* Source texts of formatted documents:
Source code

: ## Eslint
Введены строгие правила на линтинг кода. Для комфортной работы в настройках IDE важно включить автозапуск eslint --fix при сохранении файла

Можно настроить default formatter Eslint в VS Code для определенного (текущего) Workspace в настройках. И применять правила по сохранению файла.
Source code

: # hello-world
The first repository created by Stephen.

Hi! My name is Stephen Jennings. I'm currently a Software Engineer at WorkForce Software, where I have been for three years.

* The task: Precisely as given, transcribe all of the entries above.

* Solved exercise:
Source code

: ## Eslint
Введены строгие правила на линтинг кода. Для комфортной работы в настройках IDE важно включить автозапуск eslint --fix при сохранении файла

Можно настроить default formatter Eslint в VS Code для определенного (текущего) Workspace в настройках. И применять правила по сохранению файла.
Source code

: # hello-world
The first repository created by Stephen.

Hi! My name is Stephen Jennings. I'm currently a Software Engineer at WorkForce Software, where I have been for three years.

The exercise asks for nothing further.